(ats) Le réseau radio de sécurité Polycom sera équipé de batteries de secours renouvelables. Le National a approuvé mercredi à l'unanimité un crédit de 60 millions de francs pour faire face à une possible panne du réseau électrique suisse. Le Conseil des Etats avait déjà donné son feu vert.

Polycom, utilisé par la Confédération et les cantons, joue un rôle décisif pour les autorités et organisations chargées du sauvetage et de la sécurité dans la gestion des situations de crise. Ses 750 émetteurs leur permettent de communiquer entre elles en toutes circonstances.

La mise en place de systèmes de batteries sur les installations émettrices permettra de garantir les communications sur tout le territoire suisse, même en cas d'effondrement généralisé du réseau électrique.

Selon une analyse de l'Office fédéral des douanes, qui gère les sites Polycom de la Confédération, une panne de courant de plus de huit heures réduirait fortement la couverture radio dans l'espace frontalier. La solution proposée doit permettre d'assurer une autonomie de 72 heures.

Batteries renouvelables

Les nouvelles installations devront être alimentées au moyen de batteries lithium-ion chargées avec de l'électricité issue d'énergies renouvelables. Le Conseil fédéral demande un crédit d'engagement de 60 millions de francs pour les dépenses d'investissement uniques de matériel sur la période 2023-2026 et pour les coûts d'exploitation et d'entretien prévus jusqu'en 2035.

Ce crédit est divisé en deux tranches. La première (41,2 millions de francs) comprend l'équipement complet des sites de la Confédération avec des systèmes d'alimentation électrique de secours basés sur les batteries lithium-ion.

La deuxième tranche (18,8 millions) couvre les surplus de coûts qui surviendraient si la variante des batteries lithium-ion s'avérait totalement ou partiellement irréalisable lors de l'examen préliminaire de faisabilité. De telles installations n'étant pas encore très répandues en Suisse, leur capacité d'utilisation sera vérifiée.

Modernisation à accélérer

Certaines voix ont tiré la sonnette d'alarme sur la modernisation du réseau, utilisé par 55'000 personnes, et d'importance systémique. Un nouveau système informatique est prévu d'ici 2030. Or le transfert de l'ancienne à la nouvelle technologie s'est accompagné depuis 2020 de retards considérables.

Le ministre des finances Ueli Maurer s'est voulu rassurant. Tout le monde a conscience des difficultés, et l'Office fédéral de la protection de la population aura les moyens nécessaires pour mener cette modernisation à bien.
========
Tâches à effectuer
A - Selon le texte sur Polycom, combien d'émetteurs le réseau compte-t-il ?
B - Indiquez si chacune des affirmations suivantes concorde avec le texte sur Polycom, en répondant par oui ou par non et en citant les mots décisifs du texte : (i) le Conseil des Etats avait refusé le crédit ; (ii) la solution proposée doit assurer une autonomie de 72 heures ; (iii) la première tranche du crédit s'élève à 18,8 millions de francs.
C - Transcrivez du texte sur Polycom tout ce qui va de « Polycom, utilisé par » jusqu'à « en toutes circonstances. ».
Les enregistrements ne sont pas nécessaires ici.

Entrées de données enregistrées
========
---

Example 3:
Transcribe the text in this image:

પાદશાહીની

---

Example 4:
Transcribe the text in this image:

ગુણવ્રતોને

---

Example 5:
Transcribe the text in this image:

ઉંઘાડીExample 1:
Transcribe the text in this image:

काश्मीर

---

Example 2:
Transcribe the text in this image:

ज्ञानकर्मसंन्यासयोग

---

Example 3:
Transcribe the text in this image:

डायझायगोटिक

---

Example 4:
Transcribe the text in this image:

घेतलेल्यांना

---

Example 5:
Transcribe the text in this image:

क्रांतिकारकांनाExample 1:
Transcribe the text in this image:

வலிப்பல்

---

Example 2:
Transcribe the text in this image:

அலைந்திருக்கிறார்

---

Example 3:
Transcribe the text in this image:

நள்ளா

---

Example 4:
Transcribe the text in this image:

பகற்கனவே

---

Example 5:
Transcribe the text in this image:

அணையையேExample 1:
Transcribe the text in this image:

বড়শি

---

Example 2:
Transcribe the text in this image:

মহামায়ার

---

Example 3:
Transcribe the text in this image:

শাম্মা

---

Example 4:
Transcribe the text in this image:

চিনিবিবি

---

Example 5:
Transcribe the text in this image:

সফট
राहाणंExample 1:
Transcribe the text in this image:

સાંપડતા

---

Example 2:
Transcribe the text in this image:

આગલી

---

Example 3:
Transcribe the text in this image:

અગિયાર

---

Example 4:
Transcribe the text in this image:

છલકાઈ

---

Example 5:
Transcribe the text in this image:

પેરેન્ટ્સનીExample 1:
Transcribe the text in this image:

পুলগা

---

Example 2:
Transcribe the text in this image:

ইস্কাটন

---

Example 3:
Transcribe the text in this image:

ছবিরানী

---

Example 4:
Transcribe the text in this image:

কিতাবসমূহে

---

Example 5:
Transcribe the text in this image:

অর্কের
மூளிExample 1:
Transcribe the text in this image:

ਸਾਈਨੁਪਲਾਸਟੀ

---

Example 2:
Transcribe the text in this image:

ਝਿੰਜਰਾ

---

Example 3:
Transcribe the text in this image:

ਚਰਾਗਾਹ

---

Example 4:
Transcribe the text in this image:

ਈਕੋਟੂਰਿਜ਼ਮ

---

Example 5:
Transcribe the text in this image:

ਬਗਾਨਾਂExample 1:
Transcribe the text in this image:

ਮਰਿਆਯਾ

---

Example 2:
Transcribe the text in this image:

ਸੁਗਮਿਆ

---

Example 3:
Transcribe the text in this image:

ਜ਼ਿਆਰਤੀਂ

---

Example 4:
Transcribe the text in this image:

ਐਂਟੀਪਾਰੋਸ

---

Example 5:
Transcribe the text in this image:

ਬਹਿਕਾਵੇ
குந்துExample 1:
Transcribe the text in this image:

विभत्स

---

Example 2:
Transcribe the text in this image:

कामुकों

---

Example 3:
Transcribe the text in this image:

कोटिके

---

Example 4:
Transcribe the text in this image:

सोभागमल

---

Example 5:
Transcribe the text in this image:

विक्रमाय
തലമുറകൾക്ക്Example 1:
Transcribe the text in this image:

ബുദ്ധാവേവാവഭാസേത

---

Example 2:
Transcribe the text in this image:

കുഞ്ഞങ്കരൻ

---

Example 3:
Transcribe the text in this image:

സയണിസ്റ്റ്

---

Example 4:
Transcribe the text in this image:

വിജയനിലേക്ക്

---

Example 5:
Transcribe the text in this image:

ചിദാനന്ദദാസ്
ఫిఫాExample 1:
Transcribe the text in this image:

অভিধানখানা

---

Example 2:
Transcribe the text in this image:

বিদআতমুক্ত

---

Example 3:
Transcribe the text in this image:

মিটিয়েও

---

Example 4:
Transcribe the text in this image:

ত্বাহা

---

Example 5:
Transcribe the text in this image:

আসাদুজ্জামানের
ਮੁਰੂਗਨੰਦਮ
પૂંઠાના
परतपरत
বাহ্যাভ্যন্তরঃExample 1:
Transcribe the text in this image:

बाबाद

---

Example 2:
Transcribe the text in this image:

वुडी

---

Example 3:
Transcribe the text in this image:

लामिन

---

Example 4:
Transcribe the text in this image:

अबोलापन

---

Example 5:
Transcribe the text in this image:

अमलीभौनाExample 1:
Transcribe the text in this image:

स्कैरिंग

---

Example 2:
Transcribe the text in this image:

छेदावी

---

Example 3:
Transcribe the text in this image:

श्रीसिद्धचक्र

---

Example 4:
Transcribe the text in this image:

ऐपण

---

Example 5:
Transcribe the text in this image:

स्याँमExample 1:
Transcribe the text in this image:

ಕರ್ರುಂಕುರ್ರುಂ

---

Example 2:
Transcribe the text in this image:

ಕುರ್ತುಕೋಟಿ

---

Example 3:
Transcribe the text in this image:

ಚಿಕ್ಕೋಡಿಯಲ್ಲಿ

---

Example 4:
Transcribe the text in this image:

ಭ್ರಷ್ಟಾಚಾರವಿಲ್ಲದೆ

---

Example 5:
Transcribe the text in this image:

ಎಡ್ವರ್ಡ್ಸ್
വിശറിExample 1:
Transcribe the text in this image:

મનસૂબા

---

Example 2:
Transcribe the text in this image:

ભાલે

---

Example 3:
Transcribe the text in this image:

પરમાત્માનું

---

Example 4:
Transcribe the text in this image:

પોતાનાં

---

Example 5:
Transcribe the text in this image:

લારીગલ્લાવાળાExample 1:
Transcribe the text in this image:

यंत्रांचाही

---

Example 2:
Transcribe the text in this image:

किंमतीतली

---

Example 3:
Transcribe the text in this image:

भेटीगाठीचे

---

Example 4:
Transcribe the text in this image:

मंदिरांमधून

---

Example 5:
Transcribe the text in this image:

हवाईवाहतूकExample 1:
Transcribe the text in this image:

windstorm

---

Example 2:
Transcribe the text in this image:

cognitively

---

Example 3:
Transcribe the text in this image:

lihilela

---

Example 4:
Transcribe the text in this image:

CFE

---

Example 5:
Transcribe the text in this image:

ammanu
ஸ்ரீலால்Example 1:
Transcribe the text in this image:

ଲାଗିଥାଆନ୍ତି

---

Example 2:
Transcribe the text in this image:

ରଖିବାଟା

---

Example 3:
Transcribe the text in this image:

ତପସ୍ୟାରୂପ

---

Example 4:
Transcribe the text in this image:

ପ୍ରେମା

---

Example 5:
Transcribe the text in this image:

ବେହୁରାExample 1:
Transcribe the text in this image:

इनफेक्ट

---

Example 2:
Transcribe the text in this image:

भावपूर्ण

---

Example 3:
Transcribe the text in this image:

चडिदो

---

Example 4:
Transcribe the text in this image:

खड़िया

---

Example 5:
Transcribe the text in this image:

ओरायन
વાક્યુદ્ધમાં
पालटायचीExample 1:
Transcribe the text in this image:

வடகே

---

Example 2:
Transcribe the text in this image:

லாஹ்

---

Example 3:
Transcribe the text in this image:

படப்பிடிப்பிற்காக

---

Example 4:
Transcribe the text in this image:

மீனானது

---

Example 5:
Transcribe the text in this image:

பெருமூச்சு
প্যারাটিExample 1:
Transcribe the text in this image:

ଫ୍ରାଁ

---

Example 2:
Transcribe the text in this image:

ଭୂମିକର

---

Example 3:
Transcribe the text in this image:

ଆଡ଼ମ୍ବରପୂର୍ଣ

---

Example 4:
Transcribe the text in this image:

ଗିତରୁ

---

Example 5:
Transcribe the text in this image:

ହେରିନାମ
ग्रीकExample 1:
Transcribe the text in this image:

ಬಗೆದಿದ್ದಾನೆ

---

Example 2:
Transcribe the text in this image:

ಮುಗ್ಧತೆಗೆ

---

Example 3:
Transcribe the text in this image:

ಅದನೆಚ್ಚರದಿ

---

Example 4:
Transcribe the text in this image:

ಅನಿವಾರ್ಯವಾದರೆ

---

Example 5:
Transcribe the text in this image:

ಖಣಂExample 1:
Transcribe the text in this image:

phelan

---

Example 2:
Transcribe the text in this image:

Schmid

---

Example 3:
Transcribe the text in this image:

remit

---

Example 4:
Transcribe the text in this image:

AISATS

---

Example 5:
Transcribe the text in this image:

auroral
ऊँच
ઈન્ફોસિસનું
========
Réponses numérotées
A - Le réseau compte 750 émetteurs.

B -
(i) Non : « Le Conseil des Etats avait déjà donné son feu vert. »
(ii) Oui : « La solution proposée doit permettre d'assurer une autonomie de 72 heures. »
(iii) Non : « La première (41,2 millions de francs) comprend l'équipement complet des sites de la Confédération »

C -
Polycom, utilisé par la Confédération et les cantons, joue un rôle décisif pour les autorités et organisations chargées du sauvetage et de la sécurité dans la gestion des situations de crise. Ses 750 émetteurs leur permettent de communiquer entre elles en toutes circonstances.